◆ **DATA FOR THE TASK**:
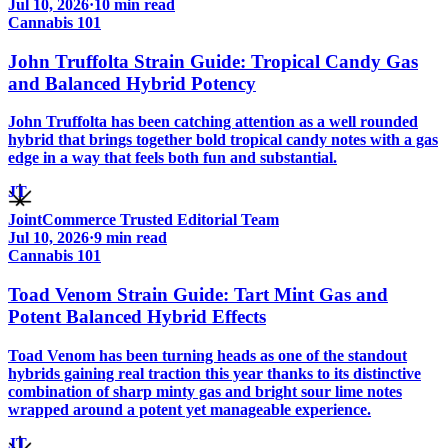
Jul 10, 2026
·
10
min read
Cannabis 101
John Truffolta Strain Guide: Tropical Candy Gas
and Balanced Hybrid Potency
John Truffolta has been catching attention as a well rounded
hybrid that brings together bold tropical candy notes with a gas
edge in a way that feels both fun and substantial.
JT
JointCommerce Trusted Editorial Team
Jul 10, 2026
·
9
min read
Cannabis 101
Toad Venom Strain Guide: Tart Mint Gas and
Potent Balanced Hybrid Effects
Toad Venom has been turning heads as one of the standout
hybrids gaining real traction this year thanks to its distinctive
combination of sharp minty gas and bright sour lime notes
wrapped around a potent yet manageable experience.
JT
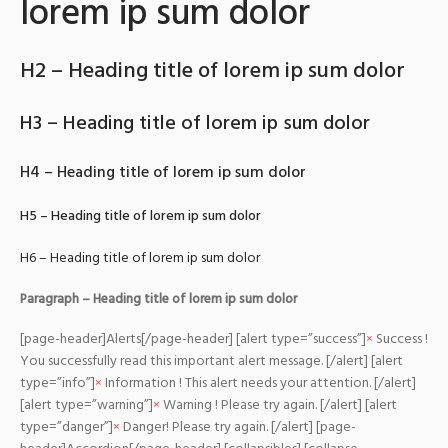
lorem ip sum dolor
H2 – Heading title of lorem ip sum dolor
H3 – Heading title of lorem ip sum dolor
H4 – Heading title of lorem ip sum dolor
H5 – Heading title of lorem ip sum dolor
H6 – Heading title of lorem ip sum dolor
Paragraph – Heading title of lorem ip sum dolor
[page-header]Alerts[/page-header] [alert type=”success”]
×
Success !
You successfully read this important alert message. [/alert] [alert
type=”info”]
×
Information ! This alert needs your attention. [/alert]
[alert type=”warning”]
×
Warning ! Please try again. [/alert] [alert
type=”danger”]
×
Danger! Please try again. [/alert] [page-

◆ **INSTRUCTIONS FOR THE TASK**: Copy out all the data exactly. The images should not appear in the copy.

◆ **RESULT BELOW**:
Jul 10, 2026
·
10
min read
Cannabis 101
John Truffolta Strain Guide: Tropical Candy Gas
and Balanced Hybrid Potency
John Truffolta has been catching attention as a well rounded
hybrid that brings together bold tropical candy notes with a gas
edge in a way that feels both fun and substantial.
JT
JointCommerce Trusted Editorial Team
Jul 10, 2026
·
9
min read
Cannabis 101
Toad Venom Strain Guide: Tart Mint Gas and
Potent Balanced Hybrid Effects
Toad Venom has been turning heads as one of the standout
hybrids gaining real traction this year thanks to its distinctive
combination of sharp minty gas and bright sour lime notes
wrapped around a potent yet manageable experience.
JT
lorem ip sum dolor
H2 – Heading title of lorem ip sum dolor
H3 – Heading title of lorem ip sum dolor
H4 – Heading title of lorem ip sum dolor
H5 – Heading title of lorem ip sum dolor
H6 – Heading title of lorem ip sum dolor
Paragraph – Heading title of lorem ip sum dolor
[page-header]Alerts[/page-header] [alert type=”success”]
×
Success !
You successfully read this important alert message. [/alert] [alert
type=”info”]
×
Information ! This alert needs your attention. [/alert]
[alert type=”warning”]
×
Warning ! Please try again. [/alert] [alert
type=”danger”]
×
Danger! Please try again. [/alert] [page-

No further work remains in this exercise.